One of the strengths of our study is that we used data from the only hospitals that provide acute stroke care in the Amsterdam area. Hence, the decrease in patients cannot be explained by a diversion of patients with a suspected stroke to other hospitals in the region. Our study also has several limitations. First, data collection was retrospective, but the number of patients with missing data was low and by cross-referencing data with emergency room stroke pre-notifications, the chance that we missed patients is small. Second, we report regional and not national data and it is unknown whether the COVID-19 outbreak had a similar effect on acute stroke care in other areas of the country. Third, we were unable to reliably report on key performance quality indicators such as swallowing assessment and in-hospital rehabilitation to assess any difference between the two time periods. Fourth, we did not compare incidences with the exact same time period 1 year before. Instead, we used a time period closer to the outbreak, because the proportion of stroke patients who are treated with reperfusion therapy has lately increased in our region after publication of studies that showed efficacy of IVT and EVT in the extended time-window [14, 15]. Also, the data on whether there is a seasonal effect on the epidemiology of stroke are conflicting, but if such an effect exists, the risk appears to be the highest in May, [16] which could indicate that our study underestimated the decrease in stroke presentation during the COVID-19 outbreak. Fifth, we were unable to reliably report on key performance quality indicators such as swallowing assessment and in-hospital rehabilitation to assess any difference between the two time periods. Finally, we were unable to report data on long-term functional outcome in this study, since the 90 day duration of follow-up has not yet elapsed for patients presenting during COVID-19 outbreak. Future studies should address this, ideally using data from (inter)national collaborations, as functional outcome at 90 days is an important factor in assessing the influence of the COVID-19 outbreak on acute stroke care.

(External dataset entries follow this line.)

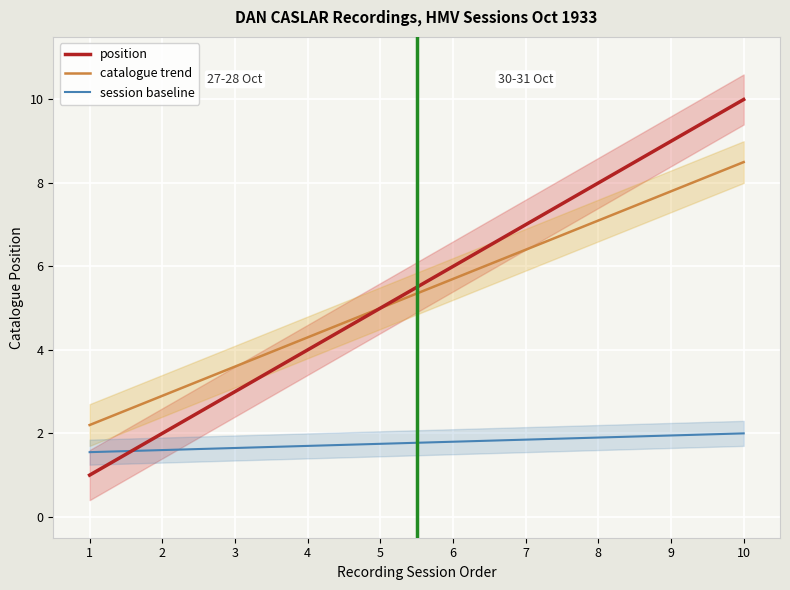

What is the spread (max minus min) of values at 3?

1.9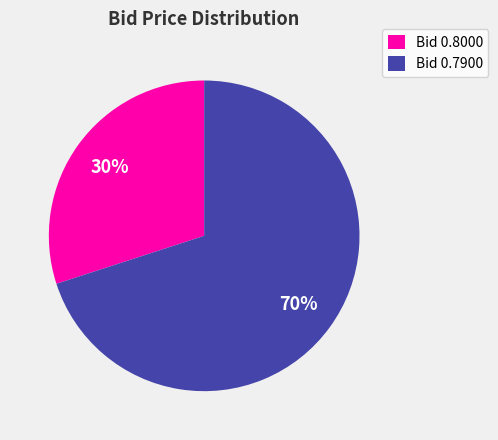

To the nearest percent, what is the average slice percentage?

50%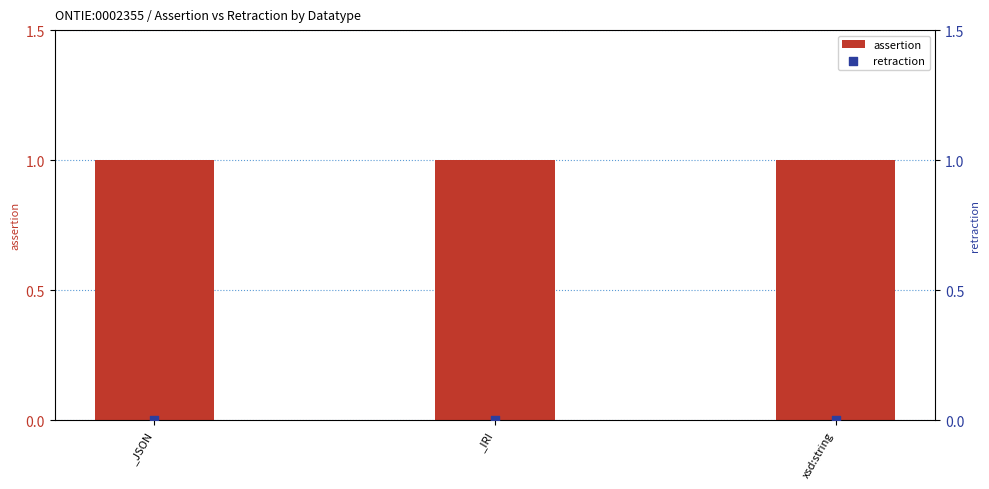

At how many categories does at least one series exceed 0?

3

In summary, we found a substantial decrease in the number of suspected stroke presentations during the COVID-19 outbreak in the Amsterdam area, but no evidence for a change in quality of acute stroke care.

Funding

None.

Compliance with ethical standards

Conflicts of interest

Dr Majoie reports grants from CVON/Dutch Heart Foundation, TWIN Foundation, European Commission, Dutch Health Evaluation program, and Stryker outside the submitted work; and is shareholder of Nico.lab, a company that focuses on the use of artificial intelligence for medical imaging analysis. Dr. Coutinho reports grants from Medtronic and Boehringer outside the submitted work. All other authors report no disclosures.